Study text:
--- START ---
Long time attendees at NFAIS annual meetings will know that the Miles Conrad Memorial Lecture, given in honor of one of the founders of NFAIS, is the highest honor bestowed by the Federation. This year’s lecturer was Deanna Marcum, Managing Director of Ithaka S+R (http://www.sr.ithaka.org/), who was previously Associate Librarian for Library Services at the Library of Congress. She presented an outstanding and challenging lecture on the need for leadership changes in academic libraries in today’s digital age. The complete transcript of Marcum’s lecture is available on the NFAIS website at https://nfais.memberclicks.net/assets/docs/MilesConradLectures/2016_marcum.pdf.
Marcum said that the library used to be an end to itself, but now it needs to facilitate access to the full web of accessible resources. We have moved beyond simply providing support for searches and are educating students on web technologies. Automation has given us the tools to put resources in the hands of students, scholars, and the general public; all libraries are digital now, so they have become leaders in the digital revolution. But there is more to do; academic libraries must make dramatic changes, and a different kind of leadership is necessary, especially at the executive level.
According to Marcum, most academic library executives have at least one foot in the print world and have been trained to focus on local collections. However, a national and global mindset is essential, which requires a different kind of leadership. Leaders must have the capacity to channel the right knowledge to the right people at the right time. They must invest in services that users really want, instead of just making catalogs of their collections. Young librarians currently entering the profession are not interested in waiting several years to make a contribution; they want to make a difference immediately. Pairing them with people who know the print collection will help create new and innovative services.
Marcum applied 10 practices of digital leaders that were found in a study of successful digital organizations[i] to the library profession:
- Build a comprehensive digital strategy that can be shared repeatedly. Users need immediate access to electronic information.
- Embed digital literacy across the organization. Librarians must know as much about digital resources as they do about print ones.
--- END ---
(Saved entries)
--- START ---
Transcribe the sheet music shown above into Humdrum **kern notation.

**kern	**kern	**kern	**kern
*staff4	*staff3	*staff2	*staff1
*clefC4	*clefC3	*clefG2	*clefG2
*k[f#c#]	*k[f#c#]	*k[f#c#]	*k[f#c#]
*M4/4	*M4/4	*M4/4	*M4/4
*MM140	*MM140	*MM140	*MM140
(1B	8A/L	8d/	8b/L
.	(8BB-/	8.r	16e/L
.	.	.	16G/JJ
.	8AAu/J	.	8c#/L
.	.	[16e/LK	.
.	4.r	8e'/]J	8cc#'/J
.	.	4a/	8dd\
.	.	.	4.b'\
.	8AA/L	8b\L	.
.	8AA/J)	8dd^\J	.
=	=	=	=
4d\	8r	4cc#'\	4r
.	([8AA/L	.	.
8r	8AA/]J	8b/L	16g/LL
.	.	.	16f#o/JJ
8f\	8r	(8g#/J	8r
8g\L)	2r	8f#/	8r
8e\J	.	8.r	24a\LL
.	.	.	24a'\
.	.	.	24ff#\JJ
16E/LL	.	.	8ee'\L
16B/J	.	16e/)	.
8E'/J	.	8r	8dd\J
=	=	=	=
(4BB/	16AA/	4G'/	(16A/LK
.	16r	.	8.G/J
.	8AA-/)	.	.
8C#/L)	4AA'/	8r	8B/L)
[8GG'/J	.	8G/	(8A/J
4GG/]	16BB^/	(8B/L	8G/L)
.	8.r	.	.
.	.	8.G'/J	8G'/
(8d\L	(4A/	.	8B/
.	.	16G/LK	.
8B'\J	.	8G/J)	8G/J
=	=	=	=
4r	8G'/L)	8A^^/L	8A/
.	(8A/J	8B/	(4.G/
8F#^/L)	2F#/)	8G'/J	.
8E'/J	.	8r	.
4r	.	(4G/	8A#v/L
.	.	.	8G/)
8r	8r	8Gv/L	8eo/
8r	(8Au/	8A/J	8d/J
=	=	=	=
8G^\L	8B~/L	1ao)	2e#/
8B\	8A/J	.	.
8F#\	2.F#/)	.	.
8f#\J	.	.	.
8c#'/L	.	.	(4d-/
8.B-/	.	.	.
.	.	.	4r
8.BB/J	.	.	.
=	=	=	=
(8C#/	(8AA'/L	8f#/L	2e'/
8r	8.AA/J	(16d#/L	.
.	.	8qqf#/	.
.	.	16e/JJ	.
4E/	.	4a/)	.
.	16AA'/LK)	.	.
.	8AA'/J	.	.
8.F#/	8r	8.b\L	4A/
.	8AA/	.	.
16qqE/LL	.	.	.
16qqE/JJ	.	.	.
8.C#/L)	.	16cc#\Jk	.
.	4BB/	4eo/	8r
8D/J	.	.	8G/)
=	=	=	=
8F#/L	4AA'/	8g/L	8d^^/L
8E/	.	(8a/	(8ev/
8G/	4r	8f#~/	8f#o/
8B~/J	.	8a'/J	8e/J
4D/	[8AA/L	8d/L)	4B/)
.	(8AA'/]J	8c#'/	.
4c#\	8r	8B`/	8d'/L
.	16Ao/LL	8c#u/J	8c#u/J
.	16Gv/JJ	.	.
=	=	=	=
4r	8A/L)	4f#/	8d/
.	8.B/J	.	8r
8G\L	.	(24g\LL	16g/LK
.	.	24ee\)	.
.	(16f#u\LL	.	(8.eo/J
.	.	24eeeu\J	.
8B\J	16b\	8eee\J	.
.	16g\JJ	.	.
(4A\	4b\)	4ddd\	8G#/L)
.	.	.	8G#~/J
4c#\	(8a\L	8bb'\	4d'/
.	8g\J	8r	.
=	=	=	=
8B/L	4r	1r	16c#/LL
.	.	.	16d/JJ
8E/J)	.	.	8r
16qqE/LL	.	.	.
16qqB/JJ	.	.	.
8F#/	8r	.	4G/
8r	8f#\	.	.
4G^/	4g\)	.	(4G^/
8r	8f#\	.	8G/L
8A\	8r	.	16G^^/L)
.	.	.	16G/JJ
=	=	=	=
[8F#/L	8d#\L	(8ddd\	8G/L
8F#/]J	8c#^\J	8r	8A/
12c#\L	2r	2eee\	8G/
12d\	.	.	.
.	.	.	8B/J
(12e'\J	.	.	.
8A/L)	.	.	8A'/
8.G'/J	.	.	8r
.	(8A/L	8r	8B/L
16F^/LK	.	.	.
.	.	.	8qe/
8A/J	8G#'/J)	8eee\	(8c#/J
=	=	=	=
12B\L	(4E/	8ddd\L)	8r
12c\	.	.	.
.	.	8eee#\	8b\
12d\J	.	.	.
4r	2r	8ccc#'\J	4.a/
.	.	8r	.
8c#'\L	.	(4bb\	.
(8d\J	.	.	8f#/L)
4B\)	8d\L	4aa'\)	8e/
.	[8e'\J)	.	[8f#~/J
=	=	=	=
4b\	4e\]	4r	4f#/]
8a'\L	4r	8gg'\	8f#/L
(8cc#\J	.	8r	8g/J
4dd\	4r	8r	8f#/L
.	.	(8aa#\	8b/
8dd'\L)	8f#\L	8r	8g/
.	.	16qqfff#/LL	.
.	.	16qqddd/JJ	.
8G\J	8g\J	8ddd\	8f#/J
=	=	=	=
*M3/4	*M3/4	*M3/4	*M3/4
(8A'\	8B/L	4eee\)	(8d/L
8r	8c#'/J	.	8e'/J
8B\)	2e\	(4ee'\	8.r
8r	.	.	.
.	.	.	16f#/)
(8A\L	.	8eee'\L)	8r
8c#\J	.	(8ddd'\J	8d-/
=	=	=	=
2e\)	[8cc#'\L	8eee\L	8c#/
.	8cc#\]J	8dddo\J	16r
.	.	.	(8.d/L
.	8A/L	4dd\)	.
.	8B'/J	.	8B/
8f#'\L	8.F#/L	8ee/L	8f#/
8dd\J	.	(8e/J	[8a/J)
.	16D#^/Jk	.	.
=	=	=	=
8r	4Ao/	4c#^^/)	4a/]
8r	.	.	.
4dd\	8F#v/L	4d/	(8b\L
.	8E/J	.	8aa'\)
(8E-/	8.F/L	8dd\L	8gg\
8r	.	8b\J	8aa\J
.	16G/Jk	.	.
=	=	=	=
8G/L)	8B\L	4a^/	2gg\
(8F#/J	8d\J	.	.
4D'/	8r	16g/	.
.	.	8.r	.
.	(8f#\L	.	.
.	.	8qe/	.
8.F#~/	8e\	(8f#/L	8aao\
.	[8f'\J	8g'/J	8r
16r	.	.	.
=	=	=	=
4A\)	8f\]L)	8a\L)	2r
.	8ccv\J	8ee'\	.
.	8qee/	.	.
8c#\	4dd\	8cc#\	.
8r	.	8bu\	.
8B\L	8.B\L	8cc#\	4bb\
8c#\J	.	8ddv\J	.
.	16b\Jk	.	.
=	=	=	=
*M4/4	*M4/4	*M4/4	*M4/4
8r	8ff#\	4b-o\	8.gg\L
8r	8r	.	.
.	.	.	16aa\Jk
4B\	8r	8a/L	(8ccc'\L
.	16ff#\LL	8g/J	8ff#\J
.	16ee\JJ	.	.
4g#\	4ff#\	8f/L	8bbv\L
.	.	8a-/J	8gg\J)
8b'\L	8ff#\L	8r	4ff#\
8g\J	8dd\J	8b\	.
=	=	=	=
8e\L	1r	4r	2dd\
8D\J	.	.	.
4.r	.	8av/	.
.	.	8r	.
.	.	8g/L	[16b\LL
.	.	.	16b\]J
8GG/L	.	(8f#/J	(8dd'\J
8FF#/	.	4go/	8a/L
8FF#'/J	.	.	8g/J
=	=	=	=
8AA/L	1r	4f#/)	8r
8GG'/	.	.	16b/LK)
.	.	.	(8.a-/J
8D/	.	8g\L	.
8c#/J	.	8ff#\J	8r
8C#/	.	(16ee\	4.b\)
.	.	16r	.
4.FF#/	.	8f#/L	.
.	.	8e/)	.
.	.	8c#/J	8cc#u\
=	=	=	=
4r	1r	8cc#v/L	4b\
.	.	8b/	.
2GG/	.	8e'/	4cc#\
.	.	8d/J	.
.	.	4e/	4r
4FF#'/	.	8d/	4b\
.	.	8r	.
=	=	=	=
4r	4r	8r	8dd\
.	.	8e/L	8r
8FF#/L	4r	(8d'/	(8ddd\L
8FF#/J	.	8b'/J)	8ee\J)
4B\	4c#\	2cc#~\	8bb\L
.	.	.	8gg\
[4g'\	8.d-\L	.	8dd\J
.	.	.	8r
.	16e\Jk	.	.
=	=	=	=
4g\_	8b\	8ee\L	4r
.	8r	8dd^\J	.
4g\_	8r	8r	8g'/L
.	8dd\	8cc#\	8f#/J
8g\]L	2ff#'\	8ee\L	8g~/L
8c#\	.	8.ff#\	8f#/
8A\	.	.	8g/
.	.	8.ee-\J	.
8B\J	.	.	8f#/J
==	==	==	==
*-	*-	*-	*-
--- END ---
Task goal: Pick up the account of Deanna Marcum's lecture on academic library leadership where it stops and continue it.

Result of this task:
- Renew a focus on business fundamentals. We must integrate digital and legacy resources to give currency to our mission.
- Embrace new rules of customer engagement. Users are now in control and can decide what is most important and how much it is worth. Many libraries have taken on aspects of cultural institutions and have made the library a welcoming place for students’ broad needs.
- Understand global differences in how people access and use the internet. We must provide services to a widely diverse population.
- Develop the organization’s data skills. Leaders must rely on data-driven decisions instead of past practices.
- Focus on the customer experience. Design services from the customer’s perspective; there is no “one size fits all”.
- Develop leaders with skill sets that bridge digital and traditional expertise. Invest the time to learn about digital technologies and the opportunities they present. Help staff on both sides of the digital divide see the value the other brings. New staff will be impatient with old rules.
- Pay attention to cultural fit when recruiting digital leaders. Minimize silos and focus on customers. Empower leaders who can advance digital objectives in an inspirational rather than a threatening way.
- Understand the motivations of top talent. Make it attractive to remain with the organization by making sure that there is excitement in the library.
Libraries are at a pivotal point now, and survival depends on becoming a node in a national and international ecosystem. Information needs are enormous and vast; digital technology has opened the doors for us.